▶ [WRITTEN TASK]: Only the stretch of the listing below that runs from the line with "legume: present [202,289,251,318]" through the line with "saltshaker: present [1137,739,1177,810]" is to be printed, exactly and with both ends.

▶ [DATA PROVIDED]:
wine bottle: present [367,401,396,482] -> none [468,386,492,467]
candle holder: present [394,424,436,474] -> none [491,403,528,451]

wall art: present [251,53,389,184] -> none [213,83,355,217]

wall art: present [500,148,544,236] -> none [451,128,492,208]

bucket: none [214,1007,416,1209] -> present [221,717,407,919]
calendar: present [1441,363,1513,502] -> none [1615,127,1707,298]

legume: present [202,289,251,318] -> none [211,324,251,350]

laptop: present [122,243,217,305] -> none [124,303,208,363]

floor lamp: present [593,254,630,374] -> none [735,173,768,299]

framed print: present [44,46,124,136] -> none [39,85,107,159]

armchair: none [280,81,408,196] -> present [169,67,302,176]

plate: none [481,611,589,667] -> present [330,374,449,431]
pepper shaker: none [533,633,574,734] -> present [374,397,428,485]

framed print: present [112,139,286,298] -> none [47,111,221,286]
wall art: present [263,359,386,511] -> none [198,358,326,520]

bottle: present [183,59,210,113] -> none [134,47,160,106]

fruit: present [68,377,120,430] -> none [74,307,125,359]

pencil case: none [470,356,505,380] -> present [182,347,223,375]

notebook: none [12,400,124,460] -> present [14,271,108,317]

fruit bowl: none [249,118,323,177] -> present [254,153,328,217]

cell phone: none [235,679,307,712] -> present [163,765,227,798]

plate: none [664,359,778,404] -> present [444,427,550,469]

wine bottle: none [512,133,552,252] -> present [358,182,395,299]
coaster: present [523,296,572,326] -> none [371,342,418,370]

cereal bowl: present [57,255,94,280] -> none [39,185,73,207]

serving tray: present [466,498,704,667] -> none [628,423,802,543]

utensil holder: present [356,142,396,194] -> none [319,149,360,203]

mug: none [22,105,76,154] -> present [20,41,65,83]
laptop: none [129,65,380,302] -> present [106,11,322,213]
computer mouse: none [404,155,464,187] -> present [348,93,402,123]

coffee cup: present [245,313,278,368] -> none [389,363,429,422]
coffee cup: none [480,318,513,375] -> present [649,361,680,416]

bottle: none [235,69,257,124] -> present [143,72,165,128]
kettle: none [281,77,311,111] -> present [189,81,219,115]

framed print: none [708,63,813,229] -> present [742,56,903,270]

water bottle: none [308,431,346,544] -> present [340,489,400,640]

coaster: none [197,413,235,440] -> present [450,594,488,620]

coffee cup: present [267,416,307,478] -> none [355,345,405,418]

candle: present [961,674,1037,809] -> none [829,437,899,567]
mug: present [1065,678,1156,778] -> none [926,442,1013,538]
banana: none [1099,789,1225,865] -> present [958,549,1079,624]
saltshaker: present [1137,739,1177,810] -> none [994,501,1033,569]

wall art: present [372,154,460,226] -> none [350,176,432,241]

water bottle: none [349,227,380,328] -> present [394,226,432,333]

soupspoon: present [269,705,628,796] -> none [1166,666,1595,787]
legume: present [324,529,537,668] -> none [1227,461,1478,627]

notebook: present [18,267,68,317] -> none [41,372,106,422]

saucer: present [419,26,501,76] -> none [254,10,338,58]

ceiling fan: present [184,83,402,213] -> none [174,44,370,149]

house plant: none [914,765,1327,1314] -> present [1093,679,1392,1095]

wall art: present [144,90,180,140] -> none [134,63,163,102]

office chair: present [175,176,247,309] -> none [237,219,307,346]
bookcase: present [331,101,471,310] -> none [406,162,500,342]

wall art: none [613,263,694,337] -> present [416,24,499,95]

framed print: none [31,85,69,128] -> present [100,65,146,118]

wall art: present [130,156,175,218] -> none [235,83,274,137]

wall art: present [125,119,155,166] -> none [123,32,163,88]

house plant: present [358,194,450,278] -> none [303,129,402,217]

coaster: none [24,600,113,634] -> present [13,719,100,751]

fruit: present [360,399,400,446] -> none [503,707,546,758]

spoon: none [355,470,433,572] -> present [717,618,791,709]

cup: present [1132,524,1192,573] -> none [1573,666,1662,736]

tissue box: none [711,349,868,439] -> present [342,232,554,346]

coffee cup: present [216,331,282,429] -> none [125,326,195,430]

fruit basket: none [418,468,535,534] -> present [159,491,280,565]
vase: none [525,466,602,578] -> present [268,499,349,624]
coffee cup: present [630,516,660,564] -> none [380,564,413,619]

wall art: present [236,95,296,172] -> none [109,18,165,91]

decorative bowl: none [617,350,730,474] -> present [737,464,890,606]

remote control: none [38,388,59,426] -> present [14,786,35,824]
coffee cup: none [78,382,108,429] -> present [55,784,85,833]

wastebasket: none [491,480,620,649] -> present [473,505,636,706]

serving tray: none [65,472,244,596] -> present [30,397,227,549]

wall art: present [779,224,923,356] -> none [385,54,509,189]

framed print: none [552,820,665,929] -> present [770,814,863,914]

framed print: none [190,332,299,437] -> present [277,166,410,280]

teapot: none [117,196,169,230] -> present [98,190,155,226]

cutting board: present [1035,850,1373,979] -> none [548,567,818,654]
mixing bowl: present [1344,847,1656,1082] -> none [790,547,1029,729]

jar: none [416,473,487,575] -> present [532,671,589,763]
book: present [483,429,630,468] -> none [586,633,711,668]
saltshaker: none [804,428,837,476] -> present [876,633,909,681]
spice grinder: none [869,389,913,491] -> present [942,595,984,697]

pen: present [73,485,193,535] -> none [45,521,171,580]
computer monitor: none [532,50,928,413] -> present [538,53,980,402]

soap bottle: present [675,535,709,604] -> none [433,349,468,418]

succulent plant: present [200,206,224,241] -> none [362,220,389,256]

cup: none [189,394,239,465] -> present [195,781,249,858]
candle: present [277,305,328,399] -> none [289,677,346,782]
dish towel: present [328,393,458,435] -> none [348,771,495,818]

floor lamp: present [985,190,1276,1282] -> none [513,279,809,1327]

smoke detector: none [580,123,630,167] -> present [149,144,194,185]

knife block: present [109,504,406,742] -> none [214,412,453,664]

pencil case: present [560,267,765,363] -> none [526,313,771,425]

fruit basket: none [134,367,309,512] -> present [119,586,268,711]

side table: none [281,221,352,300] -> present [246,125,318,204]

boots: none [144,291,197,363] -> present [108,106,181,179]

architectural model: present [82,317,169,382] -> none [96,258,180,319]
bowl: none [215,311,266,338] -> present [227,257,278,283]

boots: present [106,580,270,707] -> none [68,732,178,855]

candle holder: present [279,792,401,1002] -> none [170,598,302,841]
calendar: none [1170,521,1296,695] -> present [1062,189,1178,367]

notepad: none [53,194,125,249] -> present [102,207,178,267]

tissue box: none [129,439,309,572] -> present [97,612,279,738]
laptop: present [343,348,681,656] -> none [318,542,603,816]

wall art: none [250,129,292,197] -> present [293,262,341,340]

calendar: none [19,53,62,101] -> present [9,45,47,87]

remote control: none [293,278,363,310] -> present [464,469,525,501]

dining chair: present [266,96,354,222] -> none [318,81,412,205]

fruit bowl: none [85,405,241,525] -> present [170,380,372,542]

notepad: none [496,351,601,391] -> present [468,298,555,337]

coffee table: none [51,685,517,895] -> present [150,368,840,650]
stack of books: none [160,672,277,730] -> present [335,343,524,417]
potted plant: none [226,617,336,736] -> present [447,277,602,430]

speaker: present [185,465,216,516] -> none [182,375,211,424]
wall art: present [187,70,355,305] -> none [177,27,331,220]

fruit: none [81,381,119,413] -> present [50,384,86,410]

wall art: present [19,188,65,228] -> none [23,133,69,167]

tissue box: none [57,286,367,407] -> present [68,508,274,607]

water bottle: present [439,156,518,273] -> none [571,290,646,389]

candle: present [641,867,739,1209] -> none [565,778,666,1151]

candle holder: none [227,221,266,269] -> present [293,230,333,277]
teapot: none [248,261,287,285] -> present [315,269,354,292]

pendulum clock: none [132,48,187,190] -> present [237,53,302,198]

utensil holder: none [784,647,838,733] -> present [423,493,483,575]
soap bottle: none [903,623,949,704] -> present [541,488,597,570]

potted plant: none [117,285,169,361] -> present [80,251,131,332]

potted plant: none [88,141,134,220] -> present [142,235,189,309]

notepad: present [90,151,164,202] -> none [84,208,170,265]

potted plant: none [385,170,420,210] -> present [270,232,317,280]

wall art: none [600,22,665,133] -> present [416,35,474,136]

▶ [ANSWER BELOW]:
legume: present [202,289,251,318] -> none [211,324,251,350]

laptop: present [122,243,217,305] -> none [124,303,208,363]

floor lamp: present [593,254,630,374] -> none [735,173,768,299]

framed print: present [44,46,124,136] -> none [39,85,107,159]

armchair: none [280,81,408,196] -> present [169,67,302,176]

plate: none [481,611,589,667] -> present [330,374,449,431]
pepper shaker: none [533,633,574,734] -> present [374,397,428,485]

framed print: present [112,139,286,298] -> none [47,111,221,286]
wall art: present [263,359,386,511] -> none [198,358,326,520]

bottle: present [183,59,210,113] -> none [134,47,160,106]

fruit: present [68,377,120,430] -> none [74,307,125,359]

pencil case: none [470,356,505,380] -> present [182,347,223,375]

notebook: none [12,400,124,460] -> present [14,271,108,317]

fruit bowl: none [249,118,323,177] -> present [254,153,328,217]

cell phone: none [235,679,307,712] -> present [163,765,227,798]

plate: none [664,359,778,404] -> present [444,427,550,469]

wine bottle: none [512,133,552,252] -> present [358,182,395,299]
coaster: present [523,296,572,326] -> none [371,342,418,370]

cereal bowl: present [57,255,94,280] -> none [39,185,73,207]

serving tray: present [466,498,704,667] -> none [628,423,802,543]

utensil holder: present [356,142,396,194] -> none [319,149,360,203]

mug: none [22,105,76,154] -> present [20,41,65,83]
laptop: none [129,65,380,302] -> present [106,11,322,213]
computer mouse: none [404,155,464,187] -> present [348,93,402,123]

coffee cup: present [245,313,278,368] -> none [389,363,429,422]
coffee cup: none [480,318,513,375] -> present [649,361,680,416]

bottle: none [235,69,257,124] -> present [143,72,165,128]
kettle: none [281,77,311,111] -> present [189,81,219,115]

framed print: none [708,63,813,229] -> present [742,56,903,270]

water bottle: none [308,431,346,544] -> present [340,489,400,640]

coaster: none [197,413,235,440] -> present [450,594,488,620]

coffee cup: present [267,416,307,478] -> none [355,345,405,418]

candle: present [961,674,1037,809] -> none [829,437,899,567]
mug: present [1065,678,1156,778] -> none [926,442,1013,538]
banana: none [1099,789,1225,865] -> present [958,549,1079,624]
saltshaker: present [1137,739,1177,810] -> none [994,501,1033,569]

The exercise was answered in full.